As recomendações específicas para Portugal, que deverão ser adotadas dentro de dias pelo Conselho da União Europeia, incluem, novamente, a “aplicação de uma estratégia global que dê resposta ao problema do crédito em incumprimento”. Contudo, a solução tarda e o problema mantém-se.

Leia aqui o artigo de opinião desta semana assinado por António Saraiva na sua coluna semanal do Dinheiro Vivo, ao sábado.
Publicado no Dinheiro Vivo, edição de 17.06.2017

“Há muito que se fala, em Portugal, da necessidade de encontrar uma solução para o problema do crédito malparado.

As últimas análises à economia portuguesa de instituições internacionais, seja da OCDE, do FMI ou da Comissão Europeia, apontam este problema como fonte de vulnerabilidades para o setor bancário e como constrangimento ao financiamento do investimento.

As recomendações específicas para Portugal, que deverão ser adotadas dentro de dias pelo Conselho da União Europeia, incluem, novamente, a “aplicação de uma estratégia global que dê resposta ao problema do crédito em incumprimento”.

Contudo, a solução tarda e o problema mantém-se, embora os últimos dados deem conta de uma ligeira redução dos rácios de créditos vencidos, desde outubro do ano passado.

Lamentavelmente, este problema tem vindo a ser encarado quase exclusivamente do ponto de vista do seu impacto na banca.

Ora, este não é apenas um problema da banca, mas também das empresas, sobretudo das PME. 28% das microempresas que são devedoras à banca têm créditos em incumprimento.
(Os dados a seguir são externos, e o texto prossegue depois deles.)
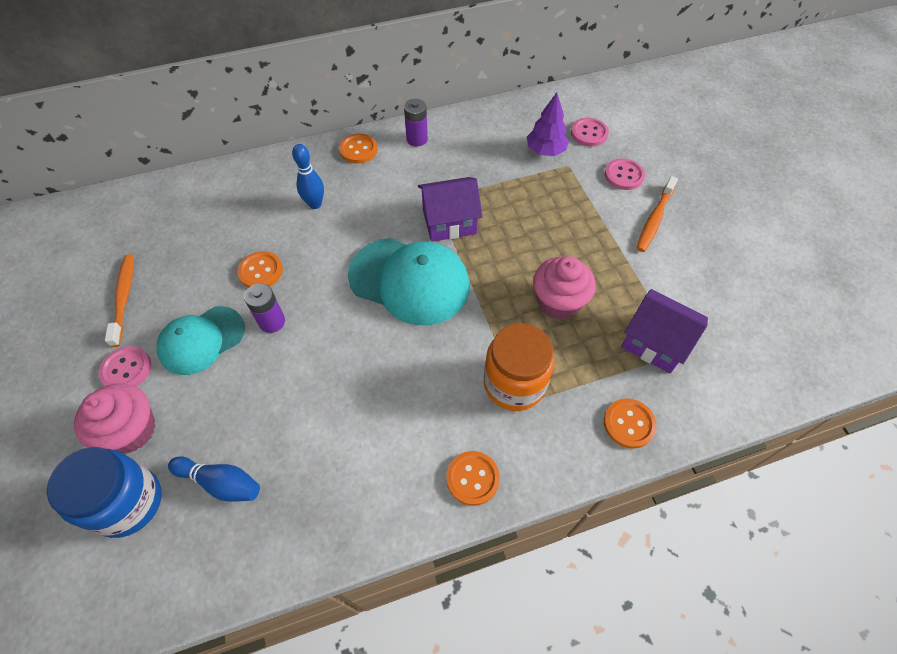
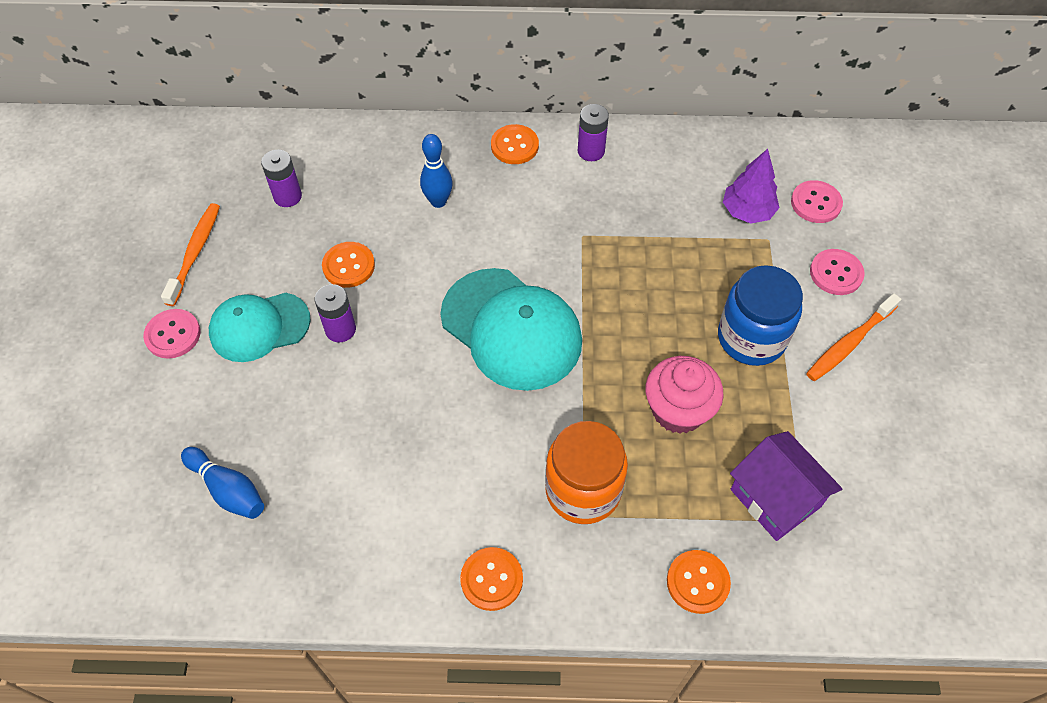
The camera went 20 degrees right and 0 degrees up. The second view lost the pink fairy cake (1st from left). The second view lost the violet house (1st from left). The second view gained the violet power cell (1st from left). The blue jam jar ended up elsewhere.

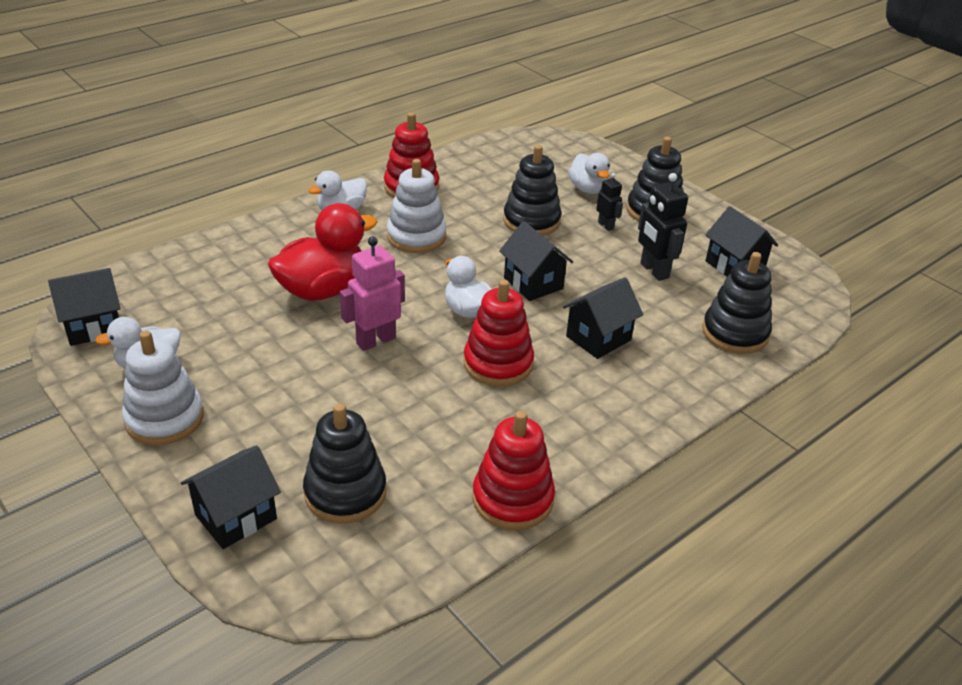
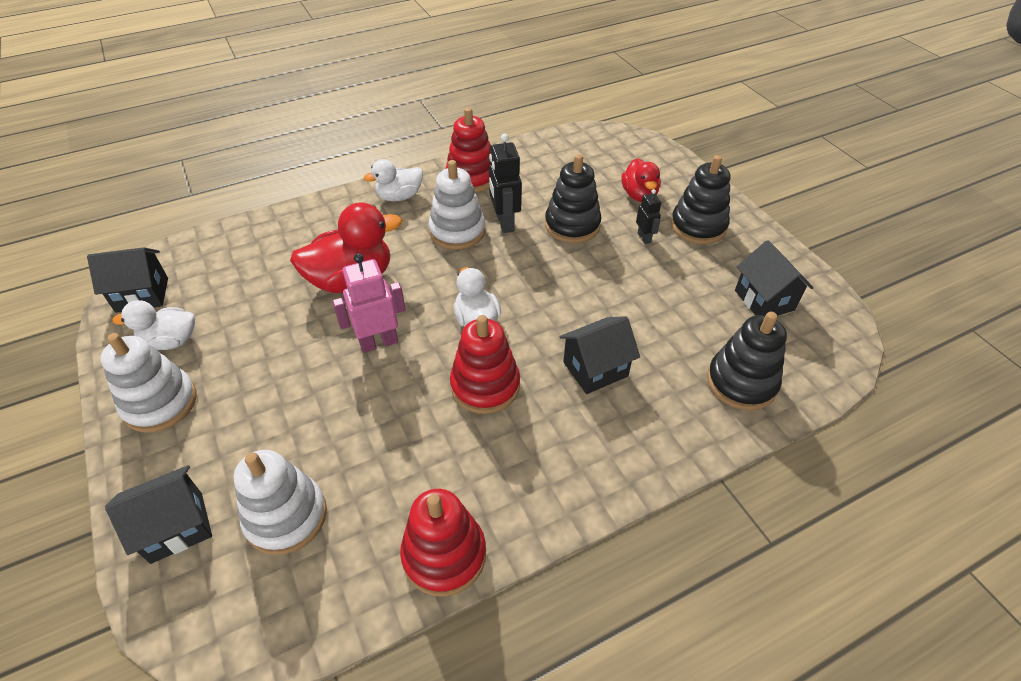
The camera went 15 degrees right and 10 degrees up. The second view lost the black house (3rd from left). The black robot (2nd from left in the first image) ended up elsewhere. What was the black ring stacker (1st from left) turned into the snow-white ring stacker (2nd from left). What was the snow-white duck (4th from left) turned into the scarlet duck (2nd from left).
No caso das pequenas empresas este rácio é de um pouco mais de 24% e, nas médias empresas, de quase 23%.

Como venho alertando repetidamente, uma solução que tenha apenas por objetivo a limpeza dos balanços dos bancos correria o risco de provocar uma onda de encerramentos de muitas empresas economicamente viáveis, com pesadas consequências ao nível do emprego, do crescimento e da destruição de ativos produtivos.

Recentemente, o Primeiro-Ministro deu conta, no Parlamento, da apresentação de uma proposta de solução aos três principais bancos do país com mais elevado nível de crédito malparado, com o pedido de um parecer.

De acordo com a imprensa, a solução passará pela centralização da gestão de créditos transversais a mais do que um banco numa só estrutura, com os objetivos de acelerar os processos de reestruturação, aumentar o poder negocial face a potenciais compradores e reduzir custos.

A confirmar-se tal intenção, resta saber o que é que tal gestão centralizada significará para as empresas economicamente viáveis e com dívidas à banca em atraso.

Será esta solução movida unicamente pelo objetivo de vender créditos ao melhor preço, ou permitirá a constituição de carteiras de créditos de empresas economicamente viáveis e reestruturá-las financeira e operacionalmente, de modo a proteger o seu contributo para a produção e o emprego? Quem irá gerir essas carteiras?

Mais uma vez, insisto: o problema não é só da banca, é também, principalmente, das PME, pelo que seria bom que, na procura de uma solução, não fossem envolvidos apenas os bancos, mas também os representantes da comunidade empresarial.”